IAEA spokeswoman Melissa Fleming confirmed the receipt of the letter. "We are circulating the letter to member states and will investigate the matter to the extent of our ability," IAEA spokeswoman Fleming said.
The exact course of action would be decided after consultation with member states.
The Israeli ambassador to the IAEA, Israel Michaeli, declined to comment.
Depleted uranium is a waste product of uranium enrichment and has a number of civilian and military applications, including its use in weapons to penetrate tanks and armor plating.
Depleted uranium could pose a health risk in the form of dust found at impact sites.
Israel's Haaretz newspaper reported yesterday that the probe in the alleged use of white phosphorus shells centered on the firing of some 20 shells "which are banned for use in populated areas" around Beit Lahiya in the northern Gaza Strip by a reserve parachute brigade.
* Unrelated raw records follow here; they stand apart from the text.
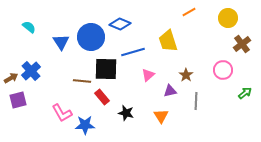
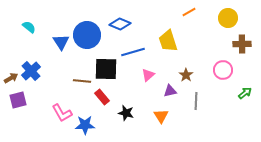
blue circle: moved 4 px left, 2 px up
brown cross: rotated 36 degrees clockwise
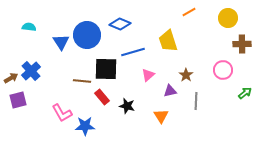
cyan semicircle: rotated 32 degrees counterclockwise
black star: moved 1 px right, 7 px up
blue star: moved 1 px down
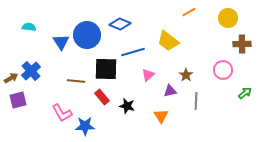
yellow trapezoid: rotated 35 degrees counterclockwise
brown line: moved 6 px left
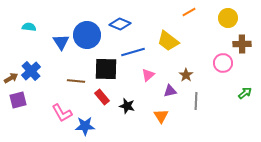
pink circle: moved 7 px up
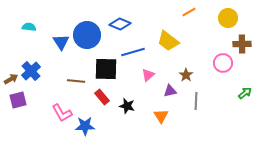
brown arrow: moved 1 px down
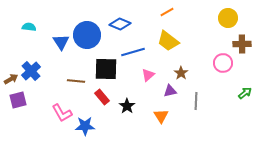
orange line: moved 22 px left
brown star: moved 5 px left, 2 px up
black star: rotated 21 degrees clockwise
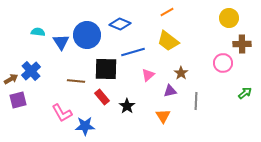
yellow circle: moved 1 px right
cyan semicircle: moved 9 px right, 5 px down
orange triangle: moved 2 px right
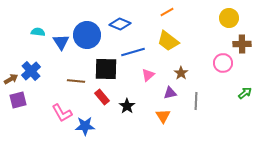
purple triangle: moved 2 px down
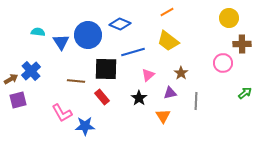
blue circle: moved 1 px right
black star: moved 12 px right, 8 px up
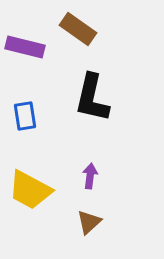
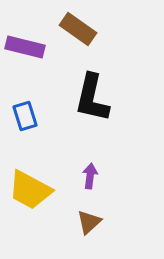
blue rectangle: rotated 8 degrees counterclockwise
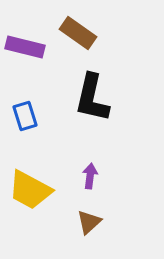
brown rectangle: moved 4 px down
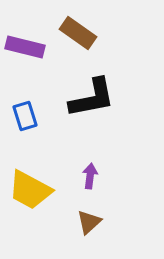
black L-shape: rotated 114 degrees counterclockwise
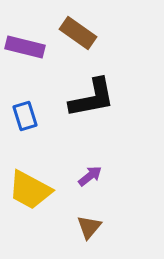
purple arrow: rotated 45 degrees clockwise
brown triangle: moved 5 px down; rotated 8 degrees counterclockwise
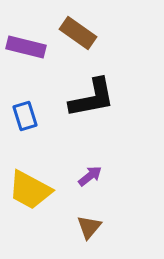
purple rectangle: moved 1 px right
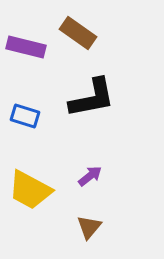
blue rectangle: rotated 56 degrees counterclockwise
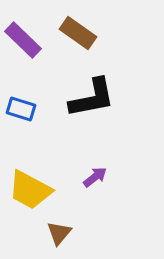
purple rectangle: moved 3 px left, 7 px up; rotated 30 degrees clockwise
blue rectangle: moved 4 px left, 7 px up
purple arrow: moved 5 px right, 1 px down
brown triangle: moved 30 px left, 6 px down
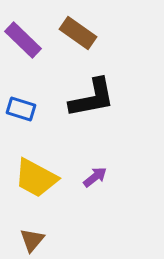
yellow trapezoid: moved 6 px right, 12 px up
brown triangle: moved 27 px left, 7 px down
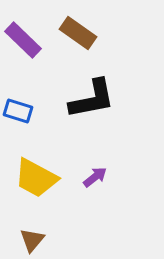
black L-shape: moved 1 px down
blue rectangle: moved 3 px left, 2 px down
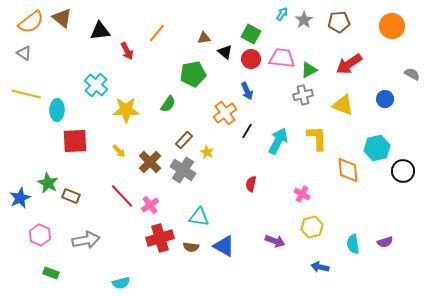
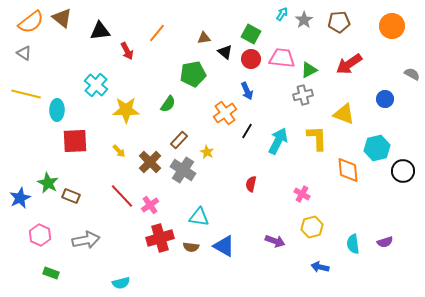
yellow triangle at (343, 105): moved 1 px right, 9 px down
brown rectangle at (184, 140): moved 5 px left
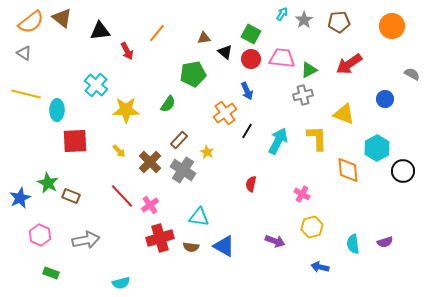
cyan hexagon at (377, 148): rotated 15 degrees counterclockwise
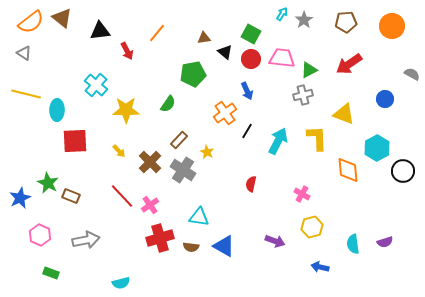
brown pentagon at (339, 22): moved 7 px right
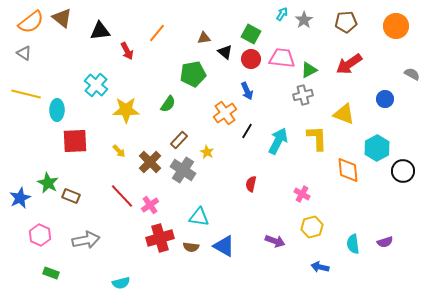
orange circle at (392, 26): moved 4 px right
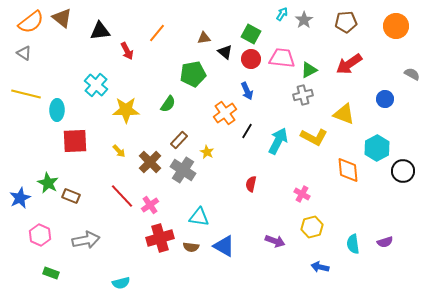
yellow L-shape at (317, 138): moved 3 px left, 1 px up; rotated 120 degrees clockwise
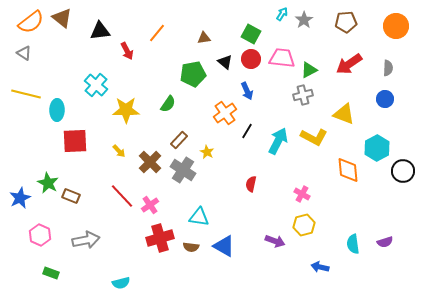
black triangle at (225, 52): moved 10 px down
gray semicircle at (412, 74): moved 24 px left, 6 px up; rotated 63 degrees clockwise
yellow hexagon at (312, 227): moved 8 px left, 2 px up
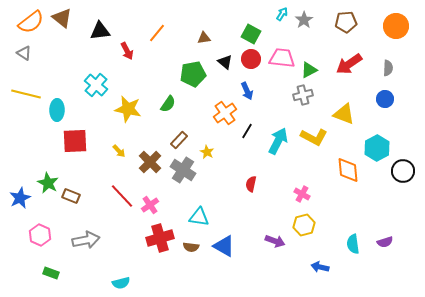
yellow star at (126, 110): moved 2 px right, 1 px up; rotated 12 degrees clockwise
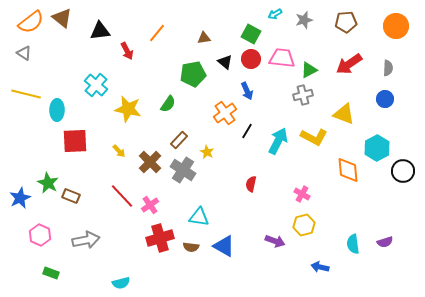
cyan arrow at (282, 14): moved 7 px left; rotated 152 degrees counterclockwise
gray star at (304, 20): rotated 18 degrees clockwise
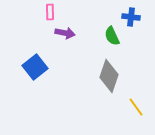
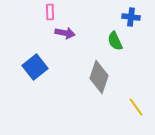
green semicircle: moved 3 px right, 5 px down
gray diamond: moved 10 px left, 1 px down
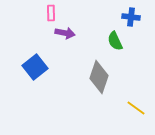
pink rectangle: moved 1 px right, 1 px down
yellow line: moved 1 px down; rotated 18 degrees counterclockwise
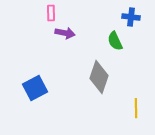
blue square: moved 21 px down; rotated 10 degrees clockwise
yellow line: rotated 54 degrees clockwise
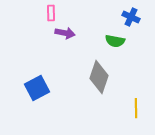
blue cross: rotated 18 degrees clockwise
green semicircle: rotated 54 degrees counterclockwise
blue square: moved 2 px right
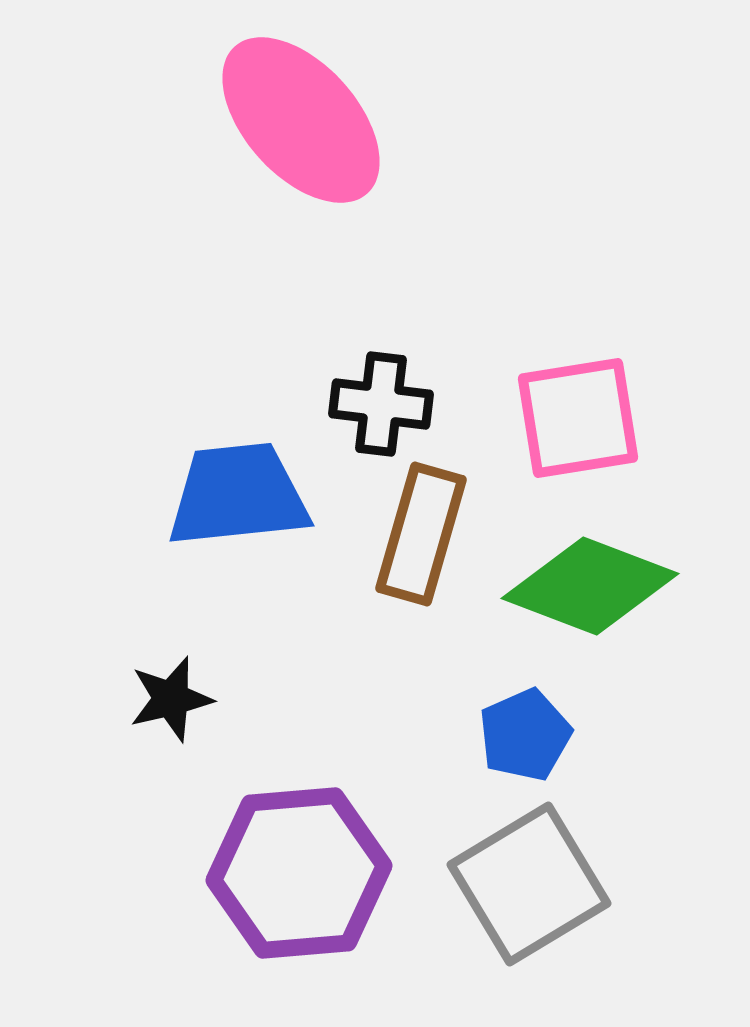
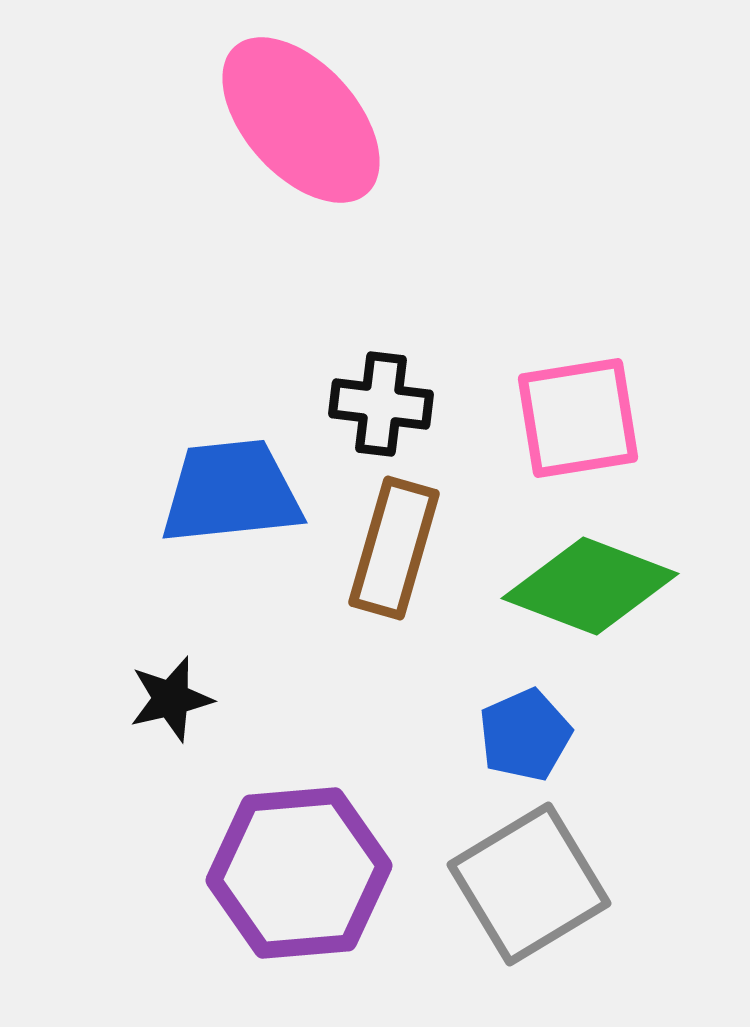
blue trapezoid: moved 7 px left, 3 px up
brown rectangle: moved 27 px left, 14 px down
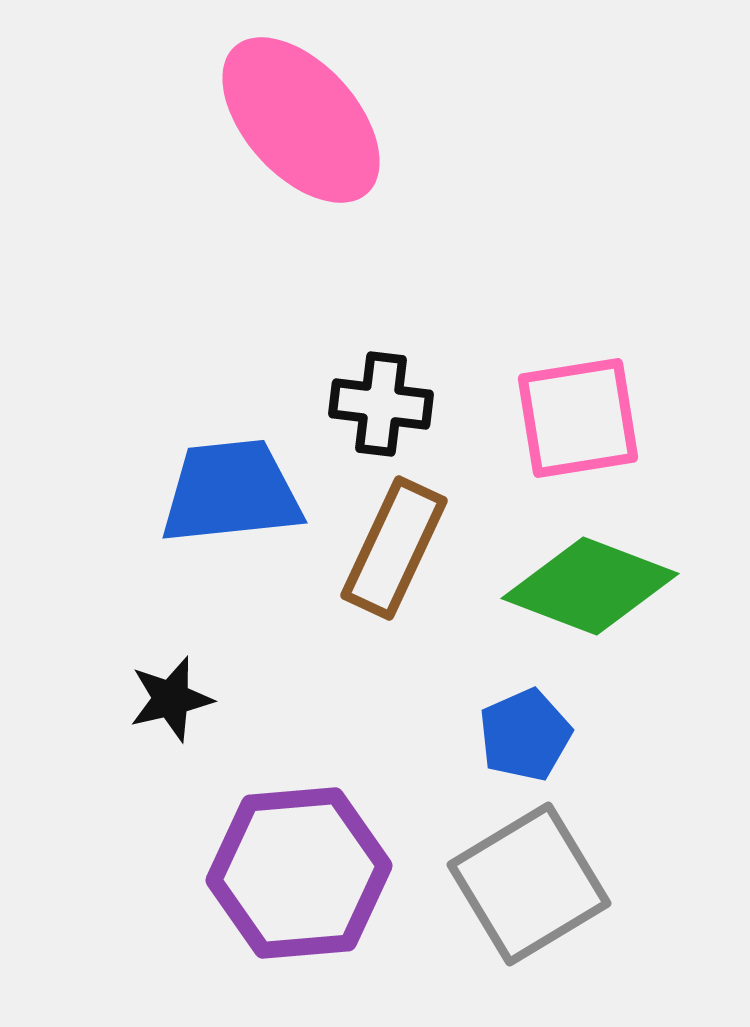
brown rectangle: rotated 9 degrees clockwise
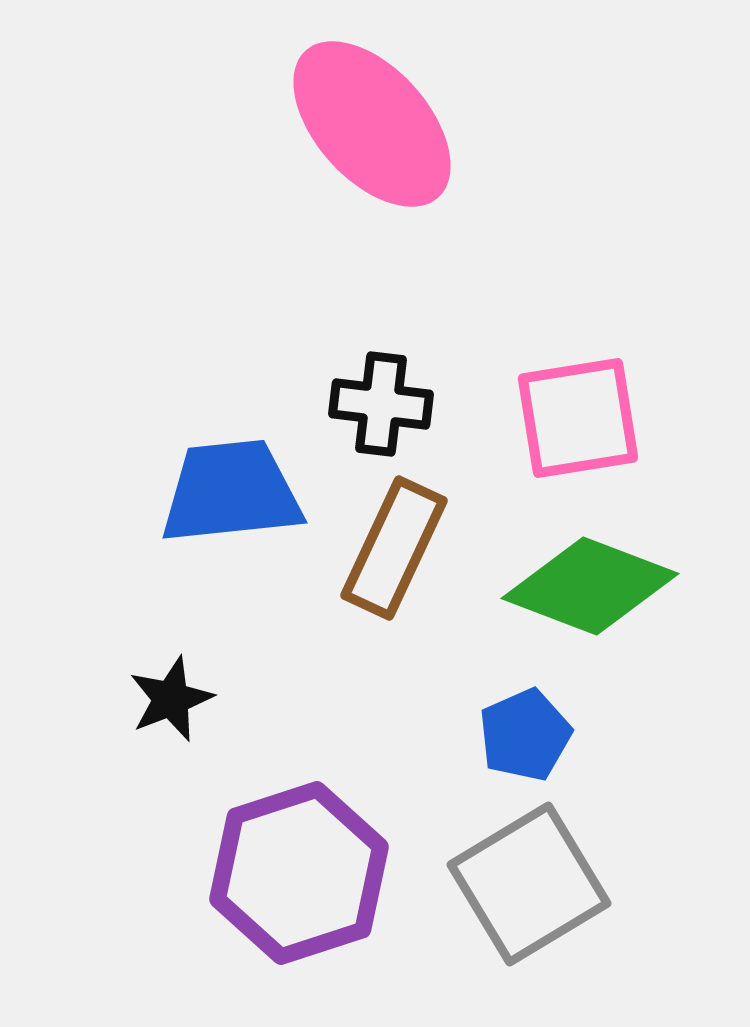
pink ellipse: moved 71 px right, 4 px down
black star: rotated 8 degrees counterclockwise
purple hexagon: rotated 13 degrees counterclockwise
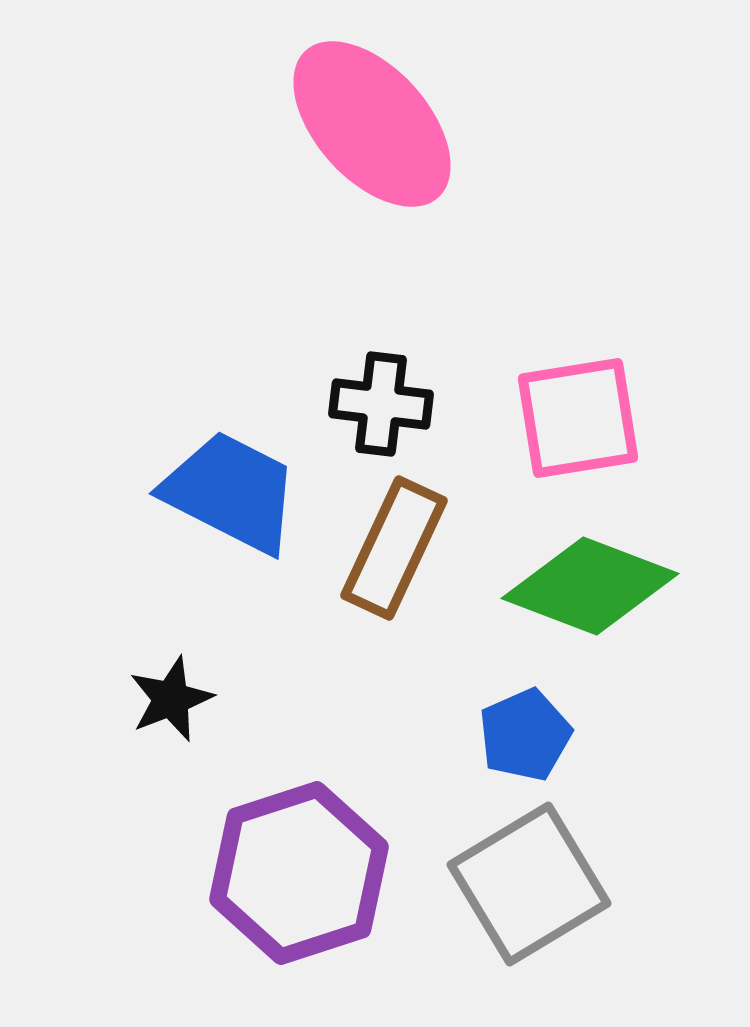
blue trapezoid: rotated 33 degrees clockwise
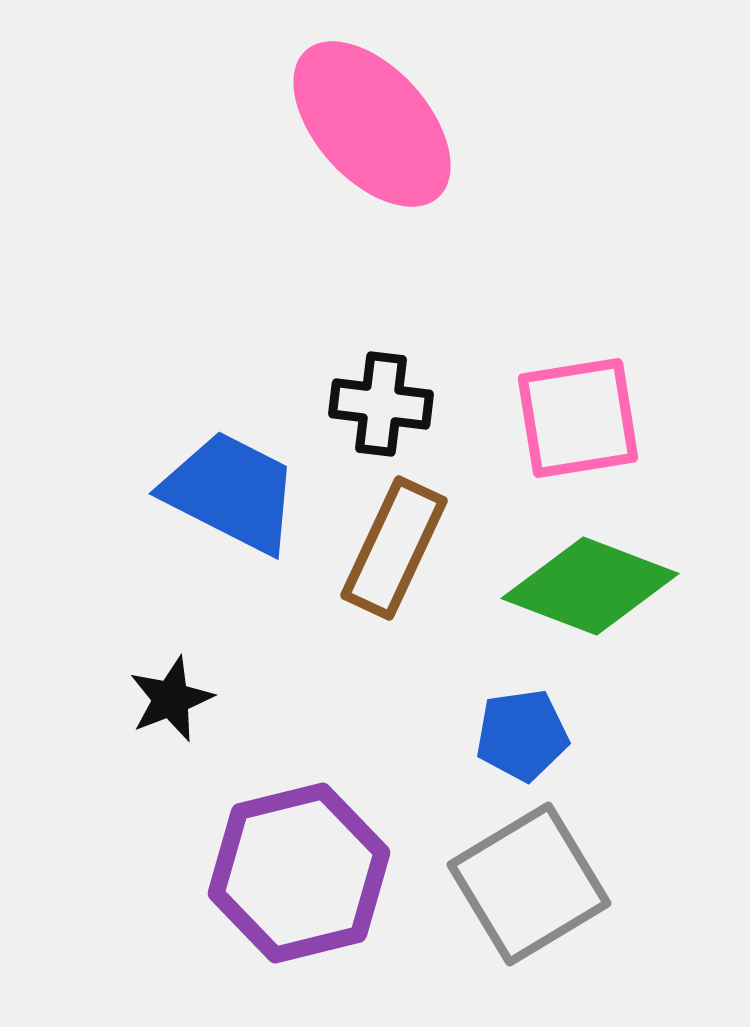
blue pentagon: moved 3 px left; rotated 16 degrees clockwise
purple hexagon: rotated 4 degrees clockwise
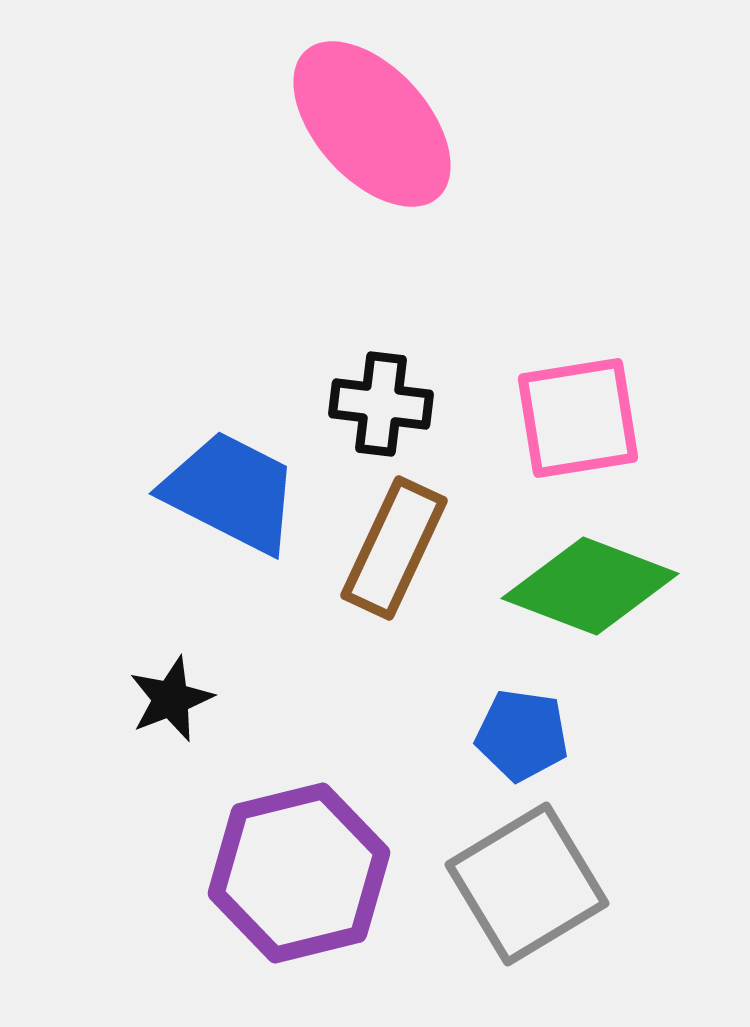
blue pentagon: rotated 16 degrees clockwise
gray square: moved 2 px left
An army spokesman told AFP it was not an official inquiry.
Haaretz said the army used two types of phosphorus shells and considered them as smoke bombs.
Under international law, white phosphorus is banned for use near civilians, but is permitted for creating a smokescreen.
The report came after Amnesty International alleged on Monday that Israel could be guilty of war crimes, saying the use of the shells in a civilian areas was "clear and undeniable".
Medics in Gaza reported treating dozens of people for burns caused by white phosphorus during Israel's 22-day offensive against the Hamas-ruled territory that killed more than 1,300 people before it ended on Sunday.
Israel has insisted that all weapons being used in its Gaza war were within the bounds of international law.
The substance is a toxic chemical agent, which can cause severe burns. Dispersed in artillery fire, it burns on contact with oxygen and creates a smokescreen in order to hide troop movements.